Do high knees. Stand with one foot on the ground and bring your other knee up to waist level. In one smooth motion, lower your raised foot to the ground and quickly lift the opposite knee. High knees teach you to pick your feet up higher when you run, making your steps more springy and preventing you from getting tripped up. They're also a good dynamic core exercise. You can perform high knees for time, a set distance or simply as a warmup.

Train with the agility ladder. Stretch out the agility ladder on a flat patch of ground, then run from one end to the other using different footwork patterns. Make sure you only set your feet down in the open spaces between the rungs. The agility ladder calls for precise foot placement and increased concentration, which will both come in handy during a scrimmage. For example, you could span the ladder by shuffling sideways, skip every other rung or use alternating steps and leaps like in hopscotch. Run rounds on the agility ladder in between other drills and exercises.

Practice penalty kicks. At the end of your workout, cool down by taking a few free shots at the goal or another target. Shoot from different angles and positions to simulate the conditions of an actual game. Kicking is one of the most fundamental skills in soccer, so there’s no substitute for old fashioned repetition. Aiming at a small target, like a goal post or a square tacked to the net, can help you refine your accuracy. Complete a minimum of 30 kicks with each leg. Learning to shoot with both legs will make you more versatile.

Warming Up and Stretching

Bring the proper equipment. Before you start practicing, you should double-check to make sure you have everything you need. Wear comfortable, loose-fitting clothing for ease of movement and bring plenty of water.
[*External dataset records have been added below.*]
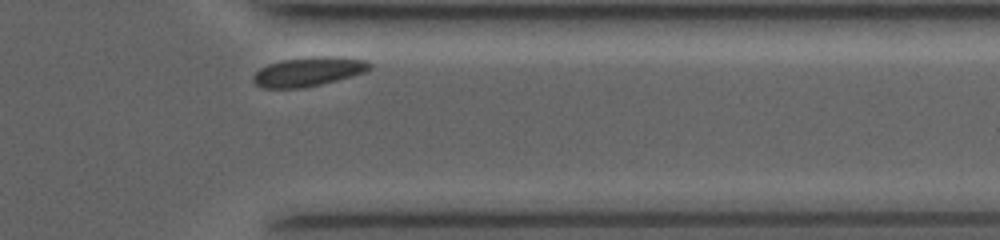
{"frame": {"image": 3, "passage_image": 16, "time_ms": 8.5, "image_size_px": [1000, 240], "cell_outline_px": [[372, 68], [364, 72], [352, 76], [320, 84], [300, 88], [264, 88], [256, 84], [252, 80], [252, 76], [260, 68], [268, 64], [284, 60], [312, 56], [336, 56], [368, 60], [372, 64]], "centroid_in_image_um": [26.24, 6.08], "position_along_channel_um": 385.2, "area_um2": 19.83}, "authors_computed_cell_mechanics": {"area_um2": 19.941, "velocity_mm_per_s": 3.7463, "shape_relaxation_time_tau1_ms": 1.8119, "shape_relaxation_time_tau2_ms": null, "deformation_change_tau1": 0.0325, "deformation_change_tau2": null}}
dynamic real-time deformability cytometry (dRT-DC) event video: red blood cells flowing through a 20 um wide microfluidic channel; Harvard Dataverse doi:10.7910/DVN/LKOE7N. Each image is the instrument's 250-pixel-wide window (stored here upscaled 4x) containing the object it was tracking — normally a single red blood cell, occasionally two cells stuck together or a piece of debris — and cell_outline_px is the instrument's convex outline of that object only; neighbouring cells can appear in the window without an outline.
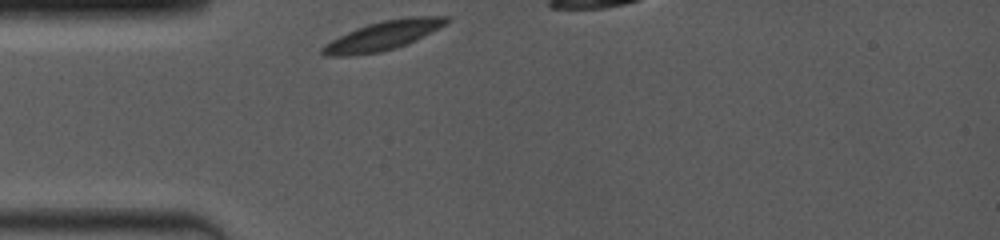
{"species": "common noctule bat (a hibernating species)", "species_latin": "Nyctalus noctula", "temperature_condition": "room temperature", "stored_images_in_passage": 7, "segment_of_instrument_passage": [1, 2], "camera_frame_rate_fps": 4000, "um_per_image_px": 0.085, "animal": {"sex": "female", "body_mass_g": 19.0, "forearm_length_mm": 53.3}, "frame": {"image": 1, "passage_image": 1, "time_ms": 0.0, "image_size_px": [1000, 240], "cell_outline_px": [[452, 20], [448, 24], [408, 44], [396, 48], [380, 52], [352, 56], [324, 56], [320, 52], [320, 48], [324, 44], [356, 28], [368, 24], [384, 20], [408, 16], [448, 16]], "centroid_in_image_um": [32.59, 3.03], "position_along_channel_um": 52.4, "area_um2": 21.33}}
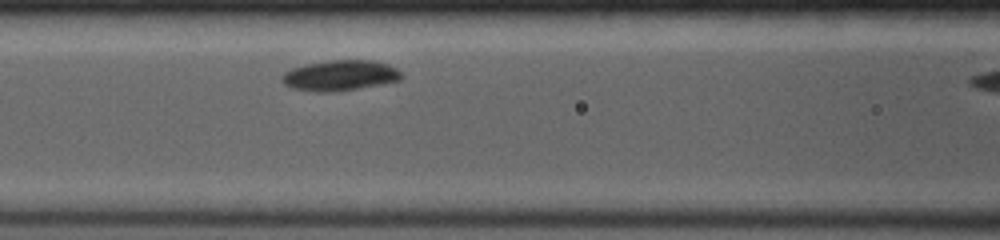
{"frame": {"image": 2, "passage_image": 6, "time_ms": 2.5, "image_size_px": [1000, 240], "cell_outline_px": [[404, 76], [400, 80], [380, 84], [336, 92], [312, 92], [292, 88], [284, 84], [280, 80], [280, 76], [284, 72], [292, 68], [304, 64], [328, 60], [372, 60], [388, 64], [396, 68]], "centroid_in_image_um": [28.86, 6.41], "position_along_channel_um": 137.7, "area_um2": 21.5}}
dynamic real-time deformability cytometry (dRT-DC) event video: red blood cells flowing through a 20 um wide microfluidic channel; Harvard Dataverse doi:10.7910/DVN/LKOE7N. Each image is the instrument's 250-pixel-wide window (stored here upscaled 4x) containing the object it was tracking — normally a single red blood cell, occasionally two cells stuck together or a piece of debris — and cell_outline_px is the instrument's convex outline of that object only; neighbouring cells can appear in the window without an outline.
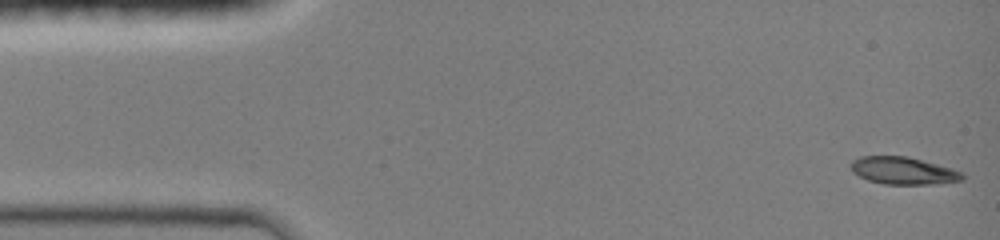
{"species": "common noctule bat (a hibernating species)", "species_latin": "Nyctalus noctula", "temperature_condition": "room temperature", "stored_images_in_passage": 45, "camera_frame_rate_fps": 3000, "um_per_image_px": 0.085, "animal": {"sex": "female", "body_mass_g": 19.0, "forearm_length_mm": 51.5}, "frame": {"image": 1, "passage_image": 1, "time_ms": 0.0, "image_size_px": [1000, 240], "cell_outline_px": [[964, 176], [960, 180], [928, 184], [884, 184], [868, 180], [860, 176], [852, 168], [852, 160], [860, 156], [904, 156], [936, 164], [960, 172]], "centroid_in_image_um": [76.72, 14.5], "position_along_channel_um": 8.3, "area_um2": 17.11}}
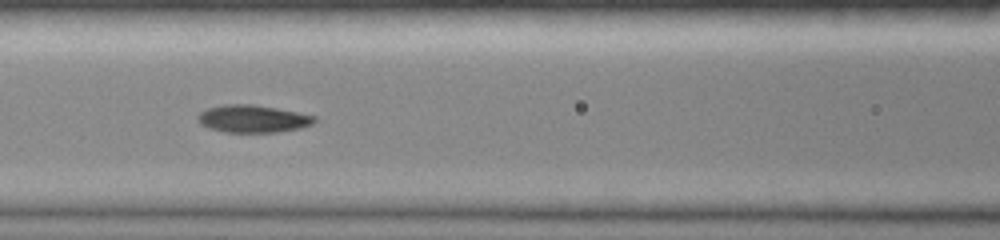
{"frame": {"image": 2, "passage_image": 19, "time_ms": 6.0, "image_size_px": [1000, 240], "cell_outline_px": [[316, 120], [312, 124], [300, 128], [276, 132], [224, 132], [200, 124], [196, 120], [196, 116], [200, 112], [208, 108], [224, 104], [252, 104], [276, 108], [316, 116]], "centroid_in_image_um": [21.46, 10.09], "position_along_channel_um": 145.1, "area_um2": 18.61}}
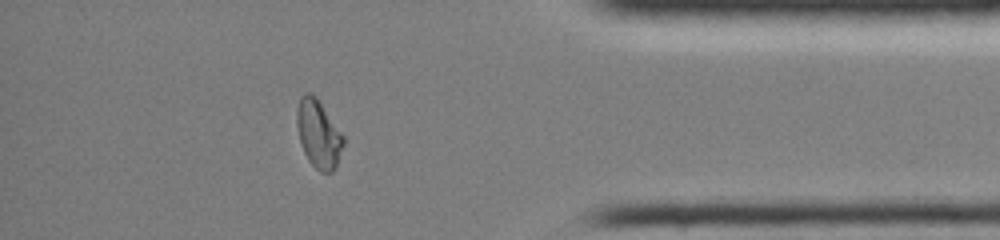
{"frame": {"image": 3, "passage_image": 39, "time_ms": 12.667, "image_size_px": [1000, 240], "cell_outline_px": [[344, 144], [336, 168], [332, 172], [320, 172], [308, 160], [304, 152], [300, 140], [296, 124], [296, 112], [300, 96], [304, 92], [312, 92], [316, 96], [344, 136]], "centroid_in_image_um": [27.07, 11.36], "position_along_channel_um": 408.1, "area_um2": 18.55}, "authors_computed_cell_mechanics": {"area_um2": 18.0336, "velocity_mm_per_s": 4.2156, "shape_relaxation_time_tau1_ms": 7.1766, "shape_relaxation_time_tau2_ms": 2.0811, "deformation_change_tau1": 0.2601, "deformation_change_tau2": 0.0452}}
You might also want to use additional training equipment, like shin guards, a towel or a stopwatch. Make sure you’re staying hydrated throughout your workout, especially when it’s hot outside. Practice in a pair of soccer cleats to get used to the feel of maneuvering in them during games.

Warm up thoroughly. Start by running in place to get your body loosened up. Follow this with a few minutes of light jogging and some sit-ups, air squats or dynamic stretches. This will activate your muscles. Warm up for at least 10 minutes, or longer on early mornings and cold days. Your warmup should be vigorous enough to get your blood pumping and your muscles warm and relaxed. A proper warmup will also help reduce soreness from previous workouts.

Stretch out your muscles. Go through a full-body stretching session. Begin with the legs, hips and ankles, but don’t forget to also limber up your back, shoulders, wrists and neck. Stretching improves your mobility and makes sprains and strains less likely. It's very easy to pull something if you haven’t stretched enough. Hold the stretch in the deepest range of motion you can for several seconds. The quadriceps and hamstrings are the two biggest muscles in the leg and should receive the most attention while stretching. Dynamic stretches, or stretching while in motion, mimic the kinds of movements found in soccer. Examples of dynamic stretches are swing kicks, side bends and toe touches.

Practice your ball handling skills. Move on to some basic technical exercises. Useful handling drills include dribbling, juggling and passing to yourself. These exercises dial in your focus, coordination and reaction time by forcing you to keep your eye on the ball. Work on ball handling for 10-15 minutes at the beginning and end of each practice session. Equipment like ropes and cones will allow you to map out your handling drills more effectively.